História e literatura

Paul Ricouer, na sua obra que aborda o tempo e a narrativa, tem uma página interessante sobre a natureza do texto do historiador que retrata a guerra
Segundo Ricoeur, a língua tem propensão ao “enigma, ao artifício, ao hermetismo, ao secreto”
01/05/2007

Paul Ricouer, na sua obra que aborda o tempo e a narrativa, tem uma página interessante sobre a natureza do texto do historiador que retrata a guerra. É de Aristóteles (Retórica) a idéia de que a elocução ou dicção tem a qualidade de “colocar diante dos olhos” e, deste modo, “fazer ver”. Assim, diz Ricouer, há um “efeito de discurso” na narrativa historiográfica que faz com que o passado se nos apresente como algo “pintado” diante dos nossos olhos. É a “ilusão de presença” do fato. E o historiador nos apresenta o fato utilizando-se desses efeitos discursivos para fazer com que a sua narrativa se carregue de “vivacidade de evocação”; se torne uma narrativa animada, viva. Essa “ilusão de presença”, essa pintura do fato para torná-lo vivo, é de ordem estética. Seria a utilização de recursos próprios da literatura na elaboração do discurso histórico. Este se valeria, portanto, de “efeitos de ficção”. Ricouer problematiza a idéia de que o historiador, por motivo de impessoalidade, deve sempre privar-se de seus sentimentos ao narrar os fatos. Observa que, no decorrer da história, há aqueles acontecimentos únicos que tornam difícil uma atitude de neutralização ética do historiador.
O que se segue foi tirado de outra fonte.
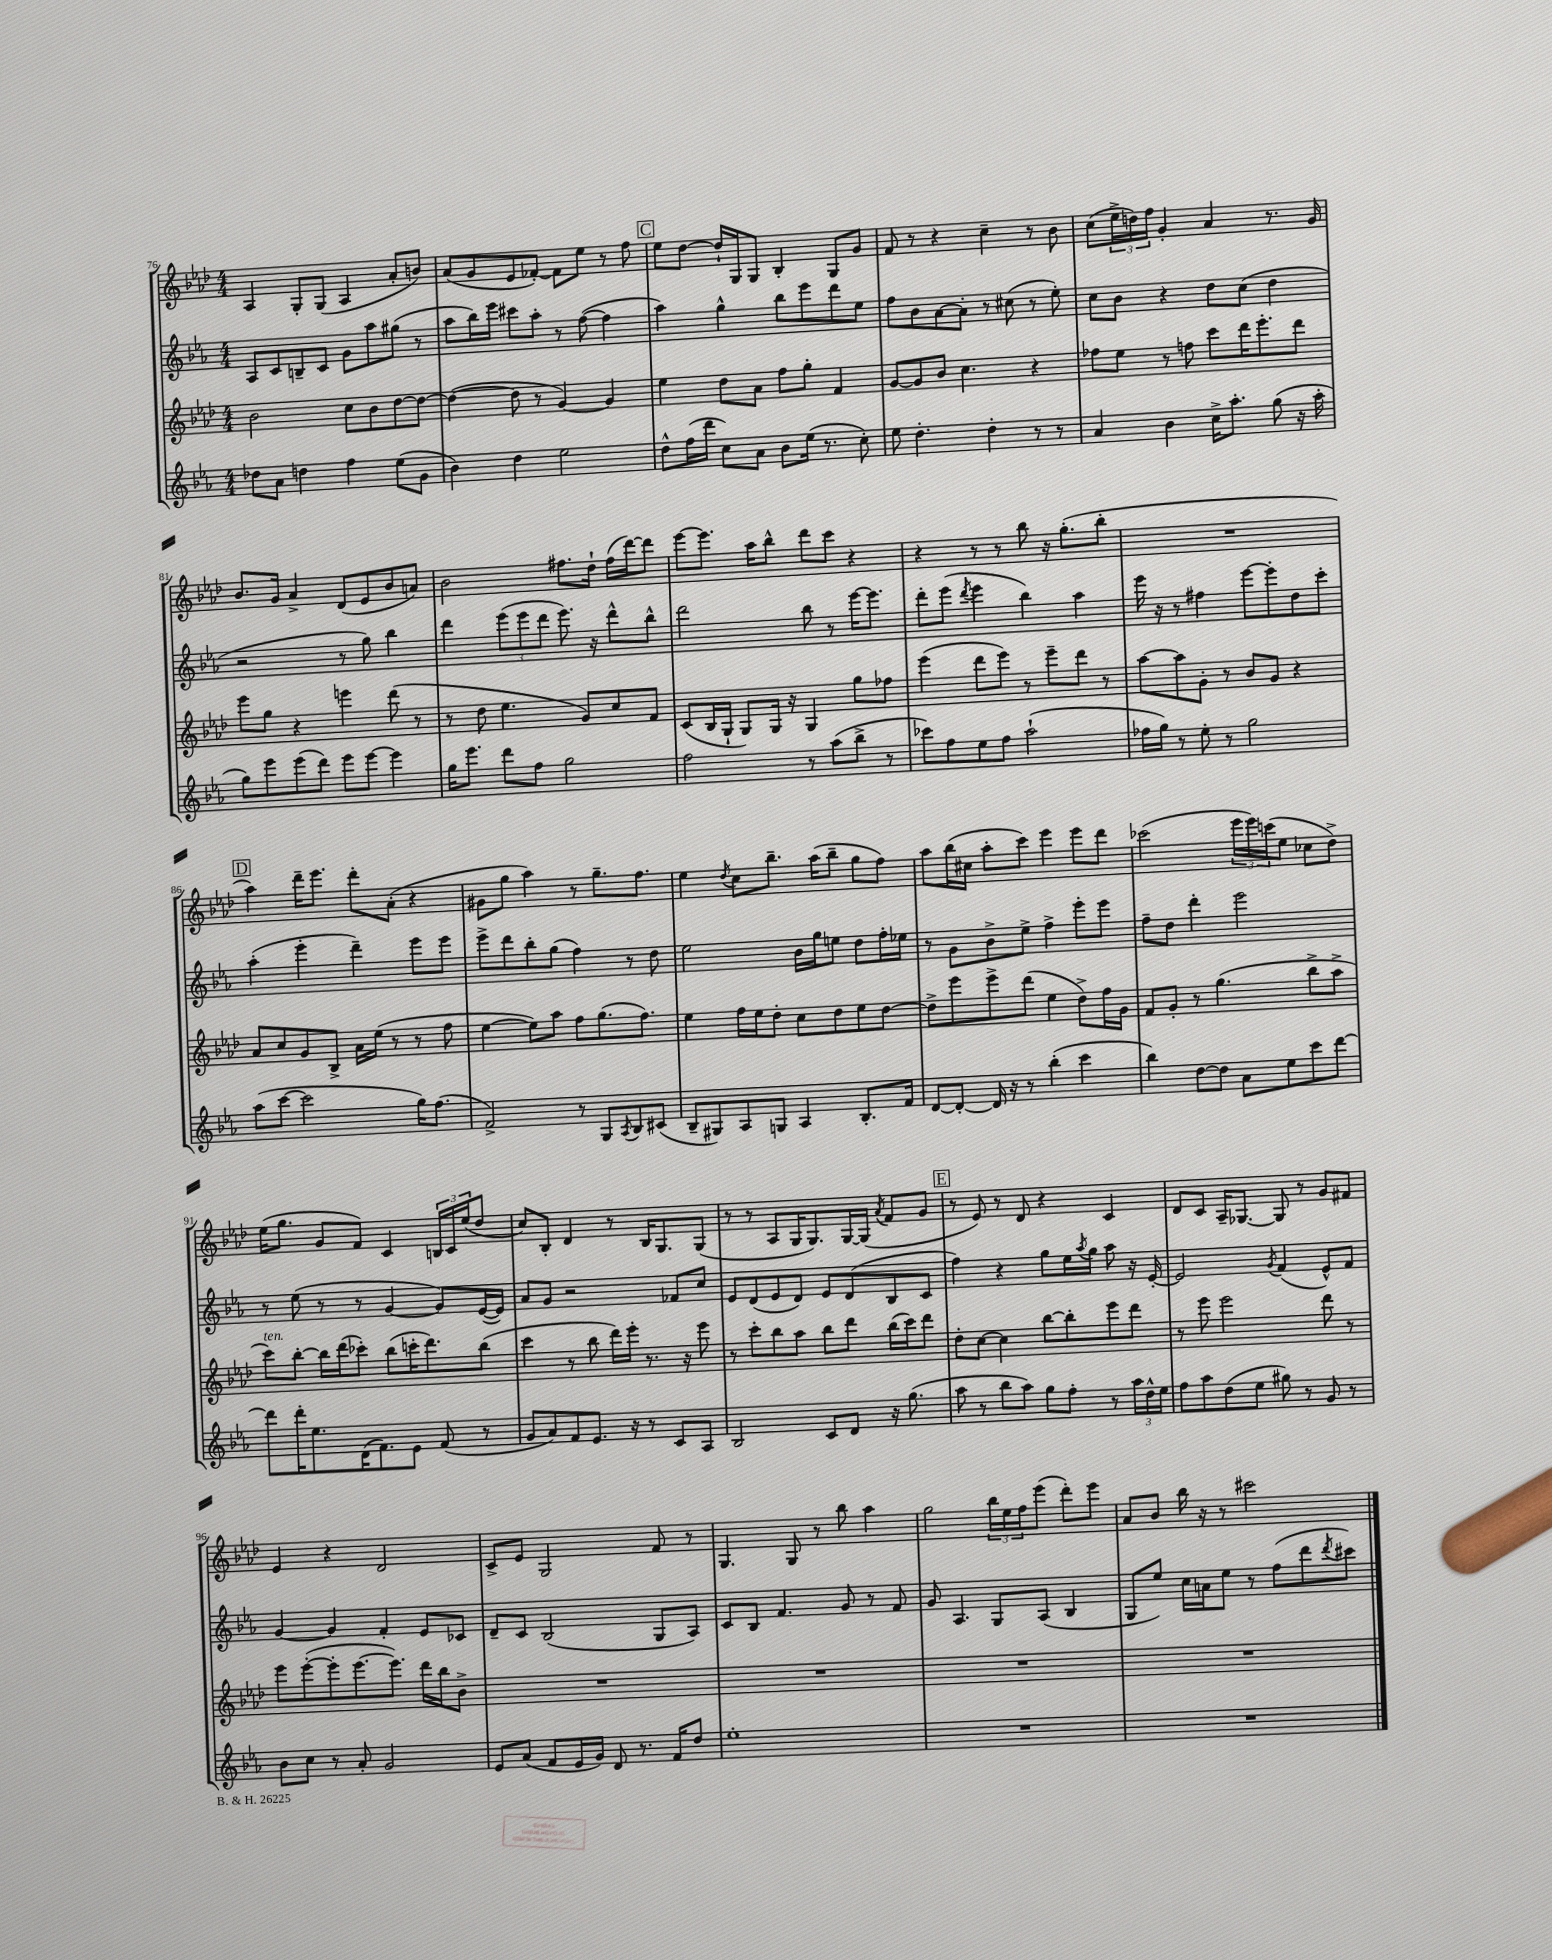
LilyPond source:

Acontecimentos que não devem ser esquecidos, mas sim lembrados pela sua dimensão aterrorizante. E a neutralização ética talvez nem sequer “seja possível nem desejável” em casos assim. Exemplo disso é Auschwitz. Aqui, mesmo que o historiador exerça um distanciamento crítico na captação dos fatos, é necessário o recurso à “ilusão de presença” para tornar o acontecimento mais significativo. É necessário “pintar”, de novo “colocar diante dos olhos” esse acontecimento horrendo. O efeito de ficção, neste caso, não está a serviço tanto do agradar pela “vivacidade de evocação” como está a serviço da “individuação pelo horror”. O horror que esse acontecimento provoca em nós correria um risco de ofuscamento se não fosse o efeito de ficção. Este efeito é que torna o horror inesquecível. E ele foi usado amplamente pela historiografia do Holocausto. Isto porque, nessa historiografia, “a ficção dá olhos ao narrador horrorizado”; olhos “para ver e para chorar”. O efeito de ficção, portanto, aqui funciona para desenhar vivamente um acontecimento de horror envolvendo-o numa carga emotiva. O historiador, assim, para narrar o horrível, necessita de imaginação estética para melhor convencer. Ou melhor: para não deixar esquecer.

Rinaldo de Fernandes

É escritor e professor de literatura da Universidade Federal da Paraíba. Autor de O perfume de Roberta, entre outros.